Gardienne d’une maison dont les proprios juifs sont partis « définitivement en vacances » à l’hospice, elle tombe amoureuse de l’édifice. L’occasion de claquer quelques punchlines à sa façon, comme « L’amour s’en fout des barres d’immeuble » ou « Je fais provision de provisoire ». Ce qui ne préserve pas Roland, éphémère donc éternellement insaisissable : « Le mot toujours restera pour toujours dans ta voix qui dit toujours », affirme la fistonne. Or, elle se met curieusement à bégayer quand elle évoque l’aphasie de son père, comme Romain Didier, au Café de la danse, affrontait son trou de mémoire au moment de chanter – non, pas « Elsa Haimer » mais « Amnésie », une chanson dont, précisément, le refrain gémit : « Ram’nez-moi d’vant un papa… Non, c’est pas lui. »
Ainsi, l’insaisissabilité se renverse. Celle de la fifille devient celle du papa. Le regard le reconnaît quand, dans la maison de l’Essonne acquise sous la houlette de Maria (et enfin appelée « La Saucée »), on met un couteau à droite de l’assiette du patriarche comme si on ne savait pas qu’il serait incapable de s’en servir. Dès lors, comme si l’insaisissabilité était intérieure, on rêve que les noyaux des pruniers se souviennent des fleurs. Comme si l’insaisissabilité était contagieuse, « à la fin, tu étais devenu une transparence et nous-même, à vivre autour de toi, nous avions fondu ». Comme si l’insaisissabilité était elle-même illusion insaisissable, le disparu paraît « toujours vivant quand je ferme les yeux, et aussi quand je ne les ferme pas. »
Décidément, ne les fermons pas, ces yeux intérieurs, mais sachons nous endormir dans la beauté des choses que nous réussîmes à construire, échafauder, imaginer, espérer, transcender, fomenter voire, parfois, vivre.
La conclusion
Une excellente actrice est à saisir au Théâtre des déchargeurs jusqu’au 15 juin, du mardi au samedi. C’est un moment qui n’est certes pas destiné aux seuls connaisseurs de Roland Dubillard ou aux amateurs de théâââââtre drôôôôôlement référentiel. C’est une proposition qui associe humour, talent, savoir-faire et intelligence, entre théâtre, chanson, mémoires, hommage et truc-spécifique-à-Ariane-Dubillard.
* * * * * * * * *
* CONSIGNES
**1.** Pour chacune des affirmations suivantes, indiquez si la critique la confirme (oui ou non) et citez les mots du texte qui tranchent. (a) La maison de l'Essonne a fini par être nommée « La Saucée ». (b) Le spectacle se joue au Théâtre des déchargeurs tous les jours de la semaine. (c) Romain Didier a eu un trou de mémoire au Café de la danse.
**2.** Dans la critique, relevez tous les verbes à l'infinitif qui complètent « réussîmes à ».
**3.** Recopiez sans rien changer le passage de la critique qui va de « Décidément, ne les » jusqu'à « voire, parfois, vivre. ».
Les données qui suivent n'interviennent pas dans cet exercice.

[Éléments conservés d'une collection]
* * * * * * * * *
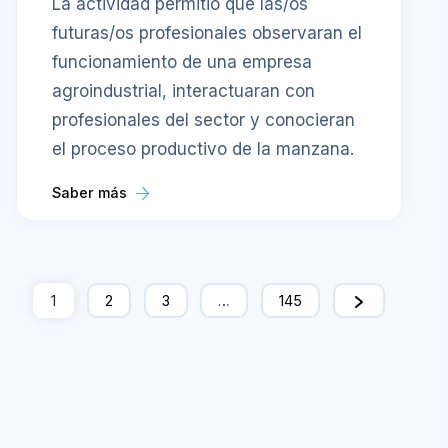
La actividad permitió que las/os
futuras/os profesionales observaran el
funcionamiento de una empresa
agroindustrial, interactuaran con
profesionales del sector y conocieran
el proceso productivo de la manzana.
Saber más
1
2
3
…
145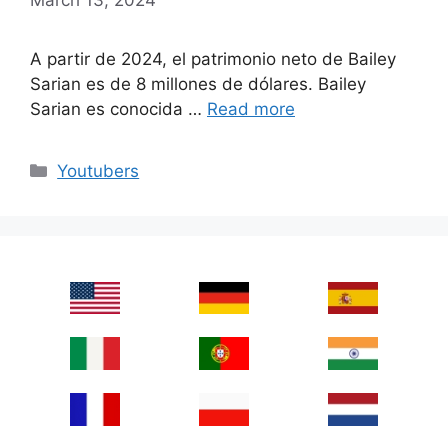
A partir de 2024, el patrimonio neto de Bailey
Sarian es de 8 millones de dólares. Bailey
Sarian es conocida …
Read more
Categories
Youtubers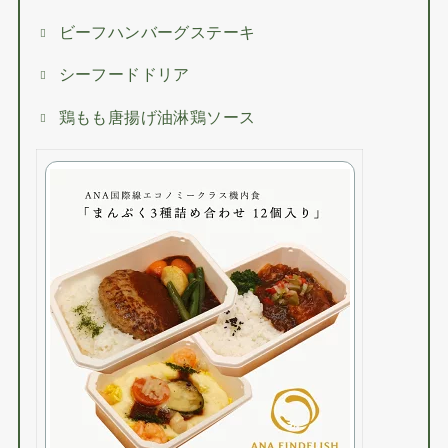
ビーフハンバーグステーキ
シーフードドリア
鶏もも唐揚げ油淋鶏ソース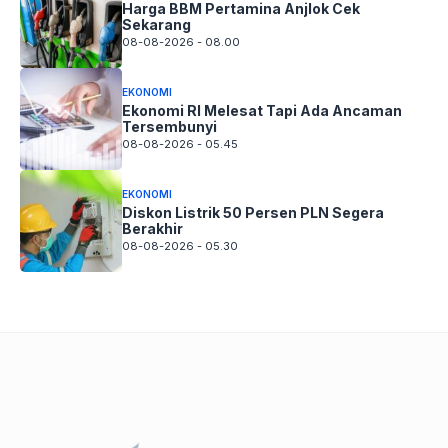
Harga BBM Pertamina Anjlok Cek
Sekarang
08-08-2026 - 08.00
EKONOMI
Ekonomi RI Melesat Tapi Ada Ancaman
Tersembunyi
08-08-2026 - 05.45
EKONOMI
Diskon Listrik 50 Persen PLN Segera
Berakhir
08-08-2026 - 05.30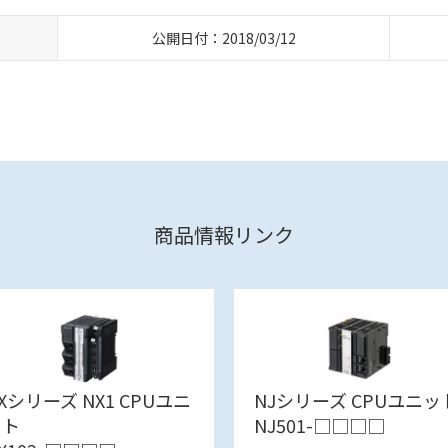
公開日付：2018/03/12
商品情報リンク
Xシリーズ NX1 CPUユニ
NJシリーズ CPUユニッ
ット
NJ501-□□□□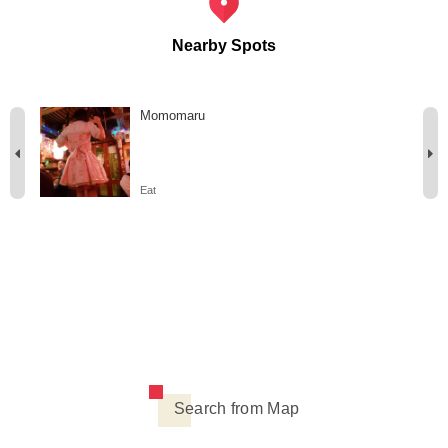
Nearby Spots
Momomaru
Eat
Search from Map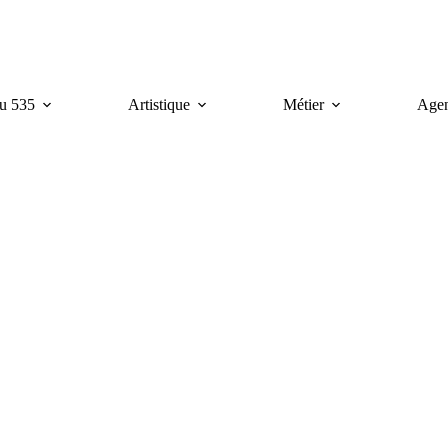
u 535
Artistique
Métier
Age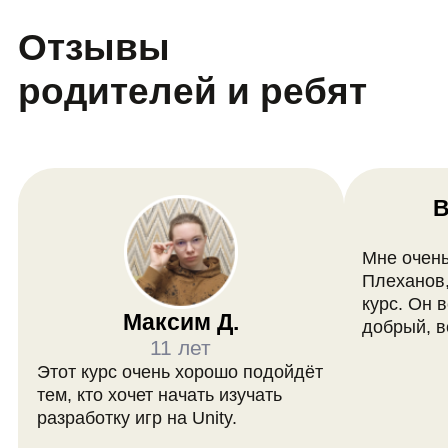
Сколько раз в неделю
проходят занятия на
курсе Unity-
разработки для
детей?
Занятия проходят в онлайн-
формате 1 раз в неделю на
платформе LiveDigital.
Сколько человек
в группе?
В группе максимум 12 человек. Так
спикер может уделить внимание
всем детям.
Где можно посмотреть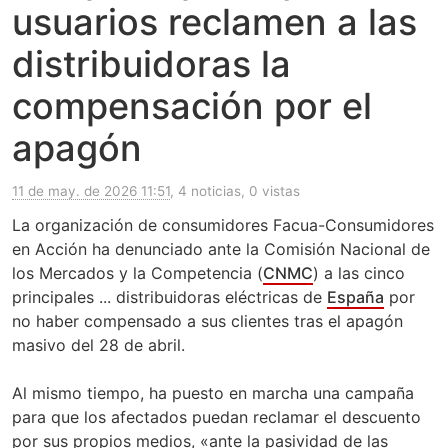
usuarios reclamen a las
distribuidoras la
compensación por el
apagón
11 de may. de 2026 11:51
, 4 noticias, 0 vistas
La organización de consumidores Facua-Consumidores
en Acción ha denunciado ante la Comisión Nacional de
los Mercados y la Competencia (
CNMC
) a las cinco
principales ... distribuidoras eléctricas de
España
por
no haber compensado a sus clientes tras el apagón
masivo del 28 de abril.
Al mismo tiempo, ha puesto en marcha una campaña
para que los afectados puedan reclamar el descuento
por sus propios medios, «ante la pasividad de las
* * * * * * * * *
* RÉPONSES
**1.**
(a) Oui : « et enfin appelée « La Saucée » ».
(b) Non : « du mardi au samedi ».
(c) Oui : « comme Romain Didier, au Café de la danse, affrontait son trou de mémoire au moment de chanter ».

**2.** construire, échafauder, imaginer, espérer, transcender, fomenter, vivre

**3.**
Décidément, ne les fermons pas, ces yeux intérieurs, mais sachons nous endormir dans la beauté des choses que nous réussîmes à construire, échafauder, imaginer, espérer, transcender, fomenter voire, parfois, vivre.